Limitations & Future Work

  • Causal direction not fully established: Whether the model's biased behavior in IPHR is truly driven by "conclusion first, then reasoning" or triggered by different phrasing affecting fact retrieval remains to be confirmed through mechanistic interpretability (e.g., circuit discovery).
  • Scope limited to factual and mathematical scenarios: Unfaithful behavior in subjective domains (e.g., open-ended QA, dialogue tasks) may be more subtle and harder to detect.
  • Sample size constraints: UIS experiments cover only 215 math problems, leading to wider confidence intervals for rate estimates; the authors treat these as lower-bound estimates.

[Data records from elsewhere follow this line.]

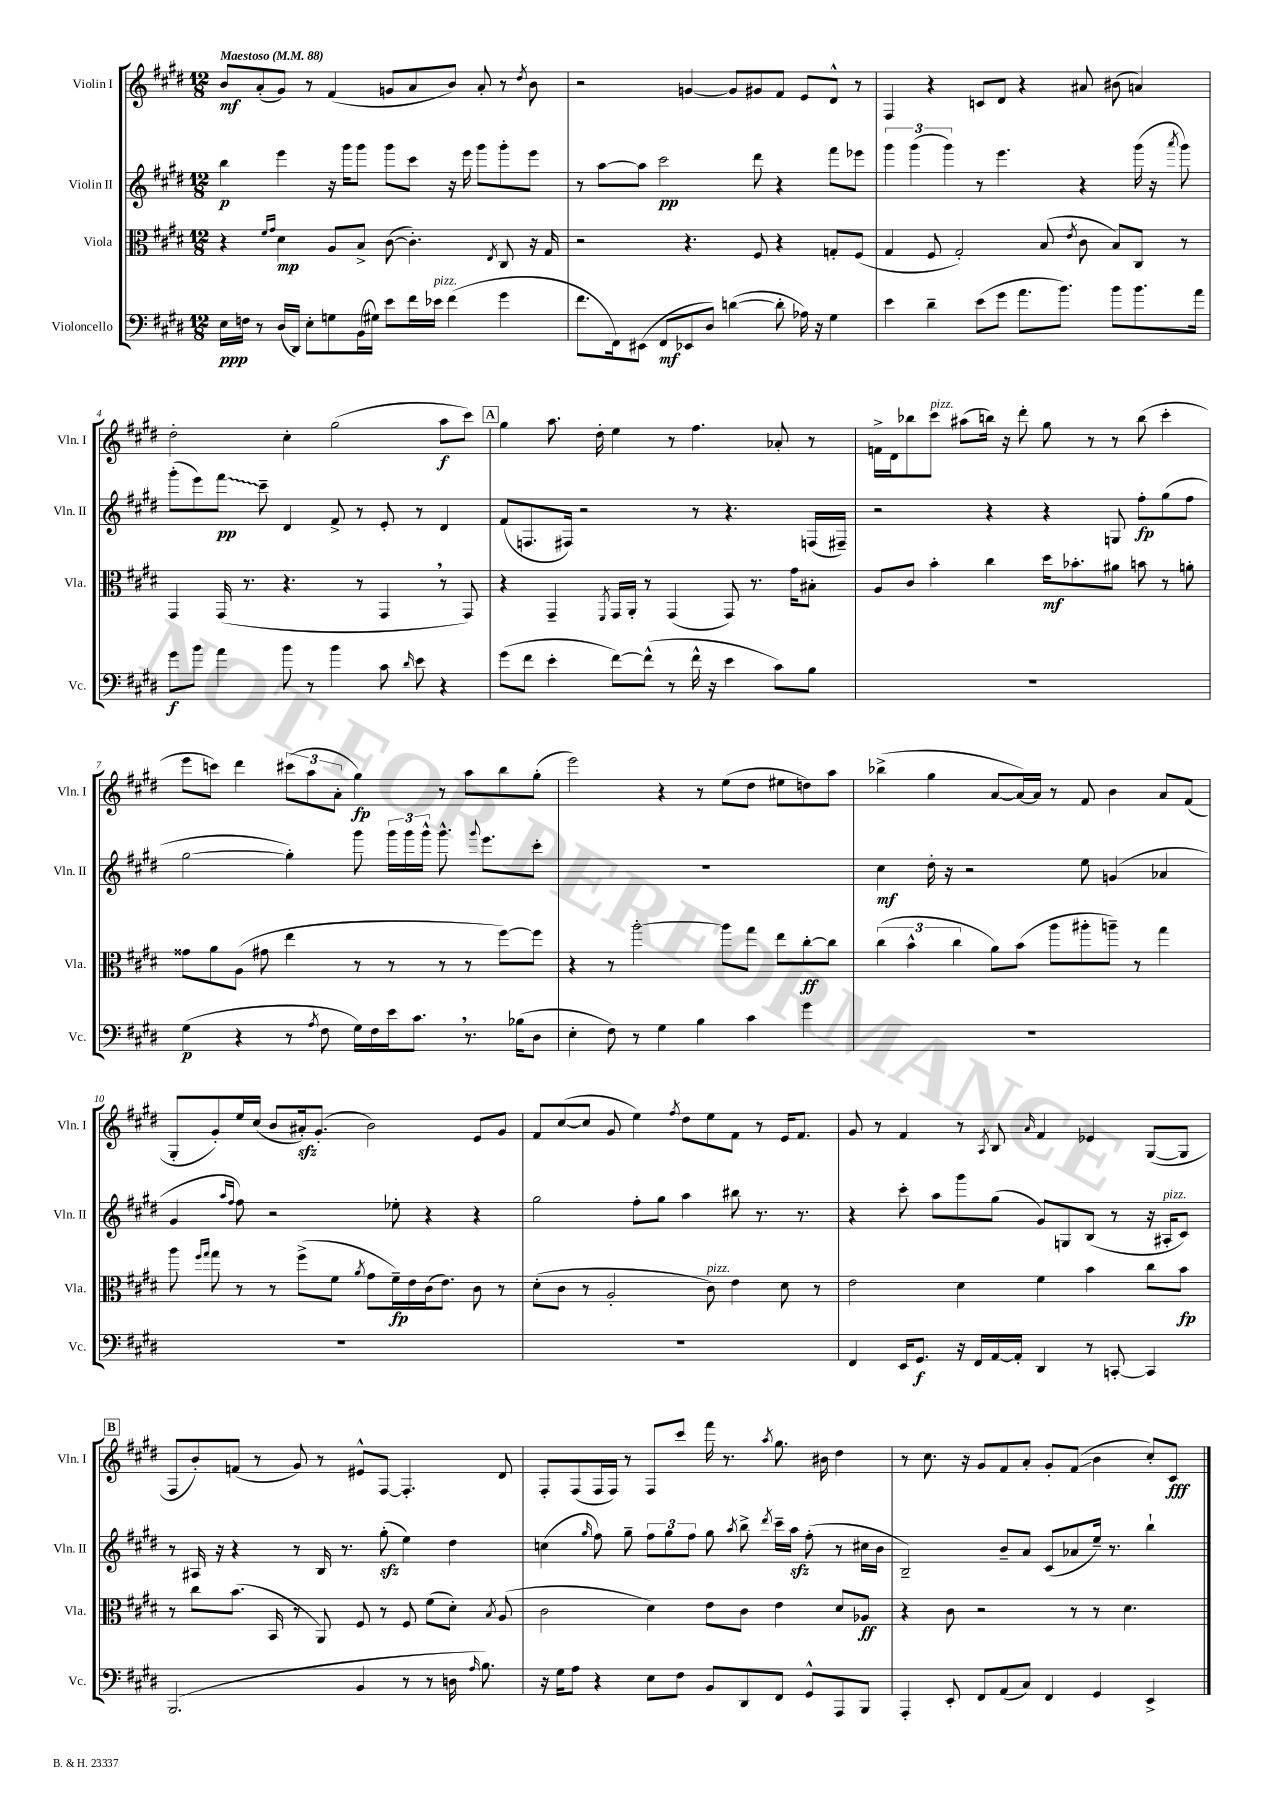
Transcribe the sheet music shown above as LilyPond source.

<<
\new StaffGroup <<
\new Staff = "s0" \with { instrumentName = "Violin I" shortInstrumentName = "Vln. I" } {
    \clef treble \key e \major \numericTimeSignature \time 12/8 \tempo "Maestoso" 4 = 88
    \autoBeamOff b'8[\mf a'8-.( gis'8]) r8 fis'4( g'8[ a'8 b'8]) a'8-. r8 \acciaccatura { dis''8 } b'8 |
    r2 g'4~ g'8[ gis'8 fis'8] e'8[ dis'8]-^ r8 |
    fis4 r4 c'8[ dis'8] r4 ais'8 bis'8( a'4) |
    dis''2-. cis''4-. gis''2( a''8[\f cis'''8]) |
    \mark \markup { \box "A" } gis''4 a''8. dis''16-. e''4 r8 fis''4. aes'8-. r8 |
    f'16[-> dis'16 bes''8 cis'''8]^\markup { \italic "pizz." } ais''8[( b''16]) r16 dis'''8-. gis''8 r8 r8 b''8( cis'''4-. |
    e'''8[ c'''8]) dis'''4 \tuplet 3/2 { cis'''8[( a''8 a'8]-. } gis''4\fp) r8 a''8[ b''8 gis''8]-.( |
    e'''2) r4 r8 e''8[( dis''8] eis''8[ d''8) a''8] |
    bes''4->( gis''4 a'8[~ a'16~) a'16] r8 fis'8 b'4 a'8[ fis'8]( |
    gis8[-. gis'8-.) e''16 cis''16]( b'8[ ais'16-.\sfz) gis'8.]-.( b'2) e'8[ gis'8] |
    fis'8[ cis''8~( cis''8] gis'8 e''4) \acciaccatura { fis''8 } dis''8[ e''8 fis'8] r8 e'16[ fis'8.] |
    gis'8 r8 fis'4 r8 \acciaccatura { a8 } b8 \grace { a'16 } fis'4 ees'4 gis8[~( gis8] |
    \mark \markup { \box "B" } fis8[ b'8-.) f'8]( r8 gis'8) r8 eis'8[-^ fis8]~ fis4.-. dis'8 |
    fis8[-. fis8( fis16 fis16]) r8 fis8[ cis'''8] fis'''16 r8. \acciaccatura { a''8 } gis''8. bis'16 dis''4 |
    r8 cis''8. r16 gis'8[ fis'8 a'8]-. gis'8[-. fis'8]\glissando( b'4 cis''8[-.) cis'8]\fff \bar "|." |
}
\new Staff = "s1" \with { instrumentName = "Violin II" shortInstrumentName = "Vln. II" } {
    \clef treble \key e \major \numericTimeSignature \time 12/8
    \autoBeamOff b''4\p e'''4 r16 gis'''16[ gis'''8] gis'''8[ cis'''8] r16 e'''16 gis'''8[ gis'''8-. e'''8] |
    r8 a''8[~ a''8] cis'''2\pp dis'''8 r4 fis'''8[ ees'''8] |
    \tuplet 3/2 { gis'''4 gis'''4( gis'''4) } r8 e'''4. r4 gis'''16( r16 \acciaccatura { a'''8 } gis'''8) |
    gis'''8[-.( e'''8) \once \override Glissando.style = #'zigzag fis'''8]\glissando\pp cis'''8-- dis'4 fis'8-> r8 e'8-. r8 dis'4 |
    \mark \markup { \box "A" } fis'8[( f8. fis16]) r2 r8 r4. f16[( fis16]--) |
    r2 r4 r4 g8 fis''8[-.\fp gis''8( fis''8] |
    gis''2~ gis''4-.) gis'''8 \tuplet 3/2 { gis'''16[ gis'''16 gis'''16]-^ } gis'''8.-^ \appoggiatura { gis'''8 } e'''8.[ cis'''8]-. |
    R1. |
    cis''4\mf dis''16-. r16 r2 e''8 g'4( aes'4 |
    gis'4 \grace { a''16[ fis''16] } fis''8) r2 ees''8-. r4 r4 |
    gis''2 fis''8[-. gis''8] a''4 bis''8 r8. r8. |
    r4 cis'''8-. a''8[ gis'''8 gis''8]( gis'8[) g8 b8]( r8 r16 ais16[-.^\markup { \italic "pizz." } cis'8]) |
    \mark \markup { \box "B" } r8 ais16 r16 r4 r8 b16 r8. gis''8-.\sfz( e''4) dis''4 |
    c''4( \grace { gis''16 } fis''8) gis''8-- \tuplet 3/2 { fis''8[ gis''8 fis''8] } gis''8 \acciaccatura { a''8 } b''8-> \acciaccatura { dis'''8 } cis'''16[-- a''16]\sfz fis''8-.( r8 cis''16[ b'16] |
    b2--) b'8[-- a'8] cis'8[( aes'8 e''16]--) r8. b''4-! \bar "|." |
}
\new Staff = "s2" \with { instrumentName = "Viola" shortInstrumentName = "Vla." } {
    \clef alto \key e \major \numericTimeSignature \time 12/8
    \autoBeamOff r4 \grace { fis'16[ gis'16] } dis'4\mp a8[ b8]-> cis'8~( cis'4.-.) \acciaccatura { e8 } cis8 r16 gis16 |
    r2 r4. fis8 r4 g8[-. fis8]( |
    gis4 fis8 gis2-.) b8( \acciaccatura { e'8 } cis'8 b8[) cis8] r8 |
    gis,4 gis,16( r8. r4. r8 gis,4 \breathe r8 gis,8) |
    \mark \markup { \box "A" } r4 gis,4-- \acciaccatura { fis,8 } gis,16[ a,16]-. r8 gis,4( gis,8) r8. gis'16[ bis8]-. |
    a8[ cis'8] b'4-. cis''4 dis''16[\mf bes'8.-. ais'8] b'8 r8 a'8-. |
    gisis'8[ a'8 a8]( gis'8 e''4 r8 r8 r8 r8 fis''8[~) fis''8] |
    r4 r8 a''2~-. a''8[ gis''8] e''8[ cis''8~-.\ff cis''8] |
    \tuplet 3/2 { cis''4( b'4-^ cis''4 } a'8[) b'8]( a''8[ ais''8-. a''8]--) r8 gis''4 |
    a''8 \grace { fis''16[ gis''16] } gis''8 r8 r8 fis''8[->( fis'8] \acciaccatura { a'8 } gis'8[ fis'16--\fp) e'16 cis'16( e'8.]) cis'8 r8 |
    dis'8[-.( cis'8] r8 a2-. cis'8^\markup { \italic "pizz." }) e'4 dis'8 r8 |
    e'2 dis'4 fis'4 b'4 cis''8[ b'8]\fp |
    \mark \markup { \box "B" } r8 cis''8[ b'8.]( b,16 r8 a,8) fis8 r8 fis8 fis'8[( dis'8]-.) \acciaccatura { b8 } a8( |
    cis'2 dis'4) e'8[ cis'8] e'4 dis'8[ aes8]\ff |
    r4 cis'8 r2 r8 r8 dis'4. \bar "|." |
}
\new Staff = "s3" \with { instrumentName = "Violoncello" shortInstrumentName = "Vc." } {
    \clef bass \key e \major \numericTimeSignature \time 12/8
    \autoBeamOff e16[\ppp f16] r8 dis16[( dis,16]) e8[-. g8 b,16( gis16]) e'8[ fis'16 ees'16]^\markup { \italic "pizz." } fis'4( gis'4 |
    fis'8.[ fis,16) eis,8]( fis,8[\mf ees,8 dis8]) d'4~( d'8-. aes16) r16 gis4 |
    e'4 dis'4-- e'8[( gis'8] a'8.[ b'8.]) b'8[ b'8. a'16] |
    gis'8[\f b'8] a'4 b'8 r8 b'4 cis'8 \grace { dis'16 } e'8 r4 |
    \mark \markup { \box "A" } gis'8[( fis'8] e'4-. fis'8[~) fis'8]-^( r8 fis'16-^ r16 e'4 cis'8[) b8] |
    R1. |
    gis4\p( r4 r8 \acciaccatura { a8 } fis8 gis16[) fis16 e'16 cis'8.] \breathe r8. bes16[( dis8] |
    e4-. fis8) r8 gis4 b4 cis'4 gis'4 |
    R1. |
    R1. |
    R1. |
    fis,4 e,16[ gis,8.]\f r16 fis,16[ a,16~ a,16]-. dis,4 r8 c,8~-. c,4 |
    \mark \markup { \box "B" } b,,2.( b,4 r8 r8 d16 \grace { a16 } b8.) |
    r16 gis16[ a8] r4 e8[ fis8] b,8[ dis,8 fis,8] gis,8[-^ a,,8 b,,8] |
    a,,4-. e,8-. fis,8[ a,8( cis8]) fis,4 gis,4 e,4-> \bar "|." |
}
>>
>>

  • Mitigation strategies: The authors suggest two directions: (1) Consistency-inversion regularization (penalizing identical answers for logically opposite variants during SFT/DPO), and (2) Template-gated prompting (using early-activation probes to detect biased templates and trigger prompt substitution).
  • Turpin et al. (2023) proved CoT unfaithfulness by injecting bias into prompts; this paper extends detection to natural prompts.
  • Chua et al. (2024) demonstrated that consistency training on one bias type generalizes to eight unseen biases, suggesting the symmetry signals in this paper could be directly used for mitigation during training.
  • Baker et al. (2025) studied monitoring and deception risks in reasoning models; this paper provides an empirical foundation for "in the wild" unfaithfulness.
  • Cox (2025) used linear probes to show that answers are predictable before explanations are generated, providing independent causal evidence for the post-hoc rationalization hypothesis.